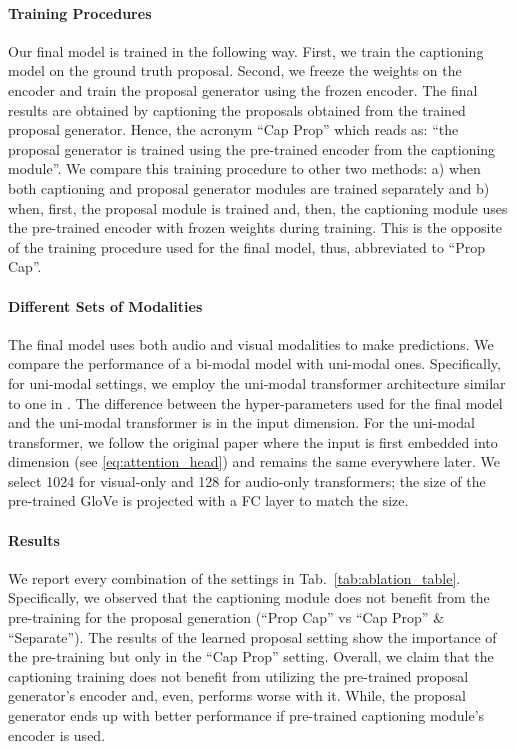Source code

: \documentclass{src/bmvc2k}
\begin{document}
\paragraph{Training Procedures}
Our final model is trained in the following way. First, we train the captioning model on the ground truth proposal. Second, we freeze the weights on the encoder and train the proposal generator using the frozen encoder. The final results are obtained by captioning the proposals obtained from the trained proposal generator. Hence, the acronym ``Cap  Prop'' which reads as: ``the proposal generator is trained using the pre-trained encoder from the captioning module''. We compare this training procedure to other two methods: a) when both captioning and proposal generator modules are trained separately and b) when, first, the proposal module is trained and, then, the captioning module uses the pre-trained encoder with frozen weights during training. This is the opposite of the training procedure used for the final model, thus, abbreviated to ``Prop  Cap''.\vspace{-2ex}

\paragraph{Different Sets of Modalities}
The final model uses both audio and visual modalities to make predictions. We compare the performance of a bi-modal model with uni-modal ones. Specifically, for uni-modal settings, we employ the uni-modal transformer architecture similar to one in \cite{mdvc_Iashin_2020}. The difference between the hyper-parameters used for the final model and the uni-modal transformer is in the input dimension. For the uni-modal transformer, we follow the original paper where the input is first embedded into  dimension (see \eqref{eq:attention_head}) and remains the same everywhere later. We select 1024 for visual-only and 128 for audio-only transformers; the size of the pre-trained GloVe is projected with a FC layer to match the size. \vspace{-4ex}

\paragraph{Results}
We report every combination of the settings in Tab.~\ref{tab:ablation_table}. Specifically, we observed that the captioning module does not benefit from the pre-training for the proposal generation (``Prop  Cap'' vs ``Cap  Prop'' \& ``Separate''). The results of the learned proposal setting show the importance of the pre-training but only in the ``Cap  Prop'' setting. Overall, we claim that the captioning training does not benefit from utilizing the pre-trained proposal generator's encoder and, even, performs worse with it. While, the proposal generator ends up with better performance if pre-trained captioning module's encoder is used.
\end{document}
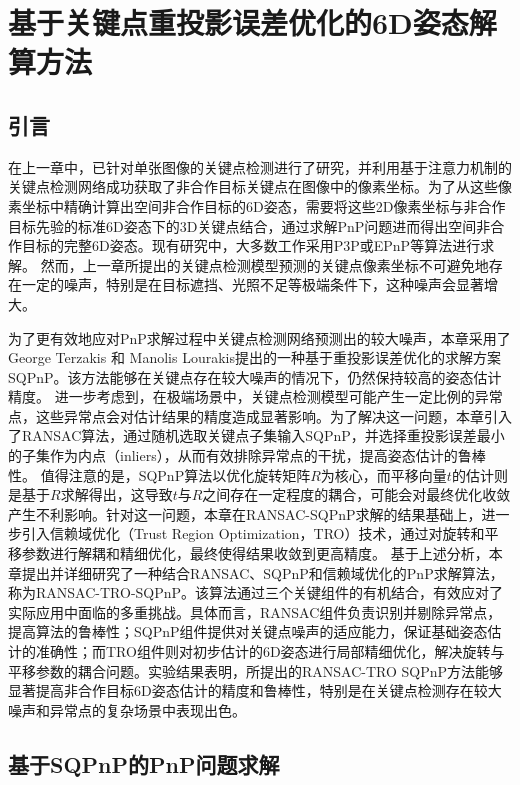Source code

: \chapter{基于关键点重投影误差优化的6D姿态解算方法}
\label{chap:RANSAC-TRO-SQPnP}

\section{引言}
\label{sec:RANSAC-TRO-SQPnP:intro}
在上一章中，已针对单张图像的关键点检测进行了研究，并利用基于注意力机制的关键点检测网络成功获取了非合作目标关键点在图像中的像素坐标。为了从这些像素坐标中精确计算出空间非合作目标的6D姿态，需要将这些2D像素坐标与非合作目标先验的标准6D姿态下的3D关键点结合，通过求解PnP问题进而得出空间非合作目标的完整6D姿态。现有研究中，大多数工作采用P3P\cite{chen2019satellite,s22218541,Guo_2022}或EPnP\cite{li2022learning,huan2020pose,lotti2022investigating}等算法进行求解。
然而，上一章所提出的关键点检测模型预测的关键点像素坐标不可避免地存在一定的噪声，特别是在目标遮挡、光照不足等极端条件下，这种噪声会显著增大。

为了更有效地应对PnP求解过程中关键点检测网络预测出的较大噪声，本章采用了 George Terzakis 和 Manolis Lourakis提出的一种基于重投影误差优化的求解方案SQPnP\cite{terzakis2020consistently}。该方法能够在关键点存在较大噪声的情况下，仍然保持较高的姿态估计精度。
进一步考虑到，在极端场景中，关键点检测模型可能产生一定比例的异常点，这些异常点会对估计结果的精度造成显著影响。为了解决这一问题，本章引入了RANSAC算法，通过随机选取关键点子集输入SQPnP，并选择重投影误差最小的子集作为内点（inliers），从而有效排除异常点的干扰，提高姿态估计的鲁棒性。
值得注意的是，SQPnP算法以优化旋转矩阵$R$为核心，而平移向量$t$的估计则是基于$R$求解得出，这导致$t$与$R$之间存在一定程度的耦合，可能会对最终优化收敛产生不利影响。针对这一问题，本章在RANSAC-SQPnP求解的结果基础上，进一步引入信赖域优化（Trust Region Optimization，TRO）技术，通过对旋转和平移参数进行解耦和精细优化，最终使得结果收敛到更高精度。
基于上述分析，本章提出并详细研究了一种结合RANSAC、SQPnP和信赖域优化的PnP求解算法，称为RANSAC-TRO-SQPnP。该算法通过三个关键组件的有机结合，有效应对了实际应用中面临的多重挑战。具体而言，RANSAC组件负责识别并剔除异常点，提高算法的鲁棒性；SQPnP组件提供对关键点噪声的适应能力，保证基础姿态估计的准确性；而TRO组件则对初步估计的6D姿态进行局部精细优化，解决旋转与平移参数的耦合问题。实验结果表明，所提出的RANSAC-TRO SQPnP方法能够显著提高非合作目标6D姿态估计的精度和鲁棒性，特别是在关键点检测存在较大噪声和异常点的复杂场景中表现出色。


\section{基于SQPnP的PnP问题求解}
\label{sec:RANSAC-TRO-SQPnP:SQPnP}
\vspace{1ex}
═══
> _Problem requirements_
The records above must be printed exactly; the pictures stay out.

> _Reply_
Source code

: \documentclass{src/bmvc2k}
\begin{document}
\paragraph{Training Procedures}
Our final model is trained in the following way. First, we train the captioning model on the ground truth proposal. Second, we freeze the weights on the encoder and train the proposal generator using the frozen encoder. The final results are obtained by captioning the proposals obtained from the trained proposal generator. Hence, the acronym ``Cap  Prop'' which reads as: ``the proposal generator is trained using the pre-trained encoder from the captioning module''. We compare this training procedure to other two methods: a) when both captioning and proposal generator modules are trained separately and b) when, first, the proposal module is trained and, then, the captioning module uses the pre-trained encoder with frozen weights during training. This is the opposite of the training procedure used for the final model, thus, abbreviated to ``Prop  Cap''.\vspace{-2ex}

\paragraph{Different Sets of Modalities}
The final model uses both audio and visual modalities to make predictions. We compare the performance of a bi-modal model with uni-modal ones. Specifically, for uni-modal settings, we employ the uni-modal transformer architecture similar to one in \cite{mdvc_Iashin_2020}. The difference between the hyper-parameters used for the final model and the uni-modal transformer is in the input dimension. For the uni-modal transformer, we follow the original paper where the input is first embedded into  dimension (see \eqref{eq:attention_head}) and remains the same everywhere later. We select 1024 for visual-only and 128 for audio-only transformers; the size of the pre-trained GloVe is projected with a FC layer to match the size. \vspace{-4ex}

\paragraph{Results}
We report every combination of the settings in Tab.~\ref{tab:ablation_table}. Specifically, we observed that the captioning module does not benefit from the pre-training for the proposal generation (``Prop  Cap'' vs ``Cap  Prop'' \& ``Separate''). The results of the learned proposal setting show the importance of the pre-training but only in the ``Cap  Prop'' setting. Overall, we claim that the captioning training does not benefit from utilizing the pre-trained proposal generator's encoder and, even, performs worse with it. While, the proposal generator ends up with better performance if pre-trained captioning module's encoder is used.
\end{document}
Source code

: \chapter{基于关键点重投影误差优化的6D姿态解算方法}
\label{chap:RANSAC-TRO-SQPnP}

\section{引言}
\label{sec:RANSAC-TRO-SQPnP:intro}
在上一章中，已针对单张图像的关键点检测进行了研究，并利用基于注意力机制的关键点检测网络成功获取了非合作目标关键点在图像中的像素坐标。为了从这些像素坐标中精确计算出空间非合作目标的6D姿态，需要将这些2D像素坐标与非合作目标先验的标准6D姿态下的3D关键点结合，通过求解PnP问题进而得出空间非合作目标的完整6D姿态。现有研究中，大多数工作采用P3P\cite{chen2019satellite,s22218541,Guo_2022}或EPnP\cite{li2022learning,huan2020pose,lotti2022investigating}等算法进行求解。
然而，上一章所提出的关键点检测模型预测的关键点像素坐标不可避免地存在一定的噪声，特别是在目标遮挡、光照不足等极端条件下，这种噪声会显著增大。

为了更有效地应对PnP求解过程中关键点检测网络预测出的较大噪声，本章采用了 George Terzakis 和 Manolis Lourakis提出的一种基于重投影误差优化的求解方案SQPnP\cite{terzakis2020consistently}。该方法能够在关键点存在较大噪声的情况下，仍然保持较高的姿态估计精度。
进一步考虑到，在极端场景中，关键点检测模型可能产生一定比例的异常点，这些异常点会对估计结果的精度造成显著影响。为了解决这一问题，本章引入了RANSAC算法，通过随机选取关键点子集输入SQPnP，并选择重投影误差最小的子集作为内点（inliers），从而有效排除异常点的干扰，提高姿态估计的鲁棒性。
值得注意的是，SQPnP算法以优化旋转矩阵$R$为核心，而平移向量$t$的估计则是基于$R$求解得出，这导致$t$与$R$之间存在一定程度的耦合，可能会对最终优化收敛产生不利影响。针对这一问题，本章在RANSAC-SQPnP求解的结果基础上，进一步引入信赖域优化（Trust Region Optimization，TRO）技术，通过对旋转和平移参数进行解耦和精细优化，最终使得结果收敛到更高精度。
基于上述分析，本章提出并详细研究了一种结合RANSAC、SQPnP和信赖域优化的PnP求解算法，称为RANSAC-TRO-SQPnP。该算法通过三个关键组件的有机结合，有效应对了实际应用中面临的多重挑战。具体而言，RANSAC组件负责识别并剔除异常点，提高算法的鲁棒性；SQPnP组件提供对关键点噪声的适应能力，保证基础姿态估计的准确性；而TRO组件则对初步估计的6D姿态进行局部精细优化，解决旋转与平移参数的耦合问题。实验结果表明，所提出的RANSAC-TRO SQPnP方法能够显著提高非合作目标6D姿态估计的精度和鲁棒性，特别是在关键点检测存在较大噪声和异常点的复杂场景中表现出色。


\section{基于SQPnP的PnP问题求解}
\label{sec:RANSAC-TRO-SQPnP:SQPnP}
\vspace{1ex}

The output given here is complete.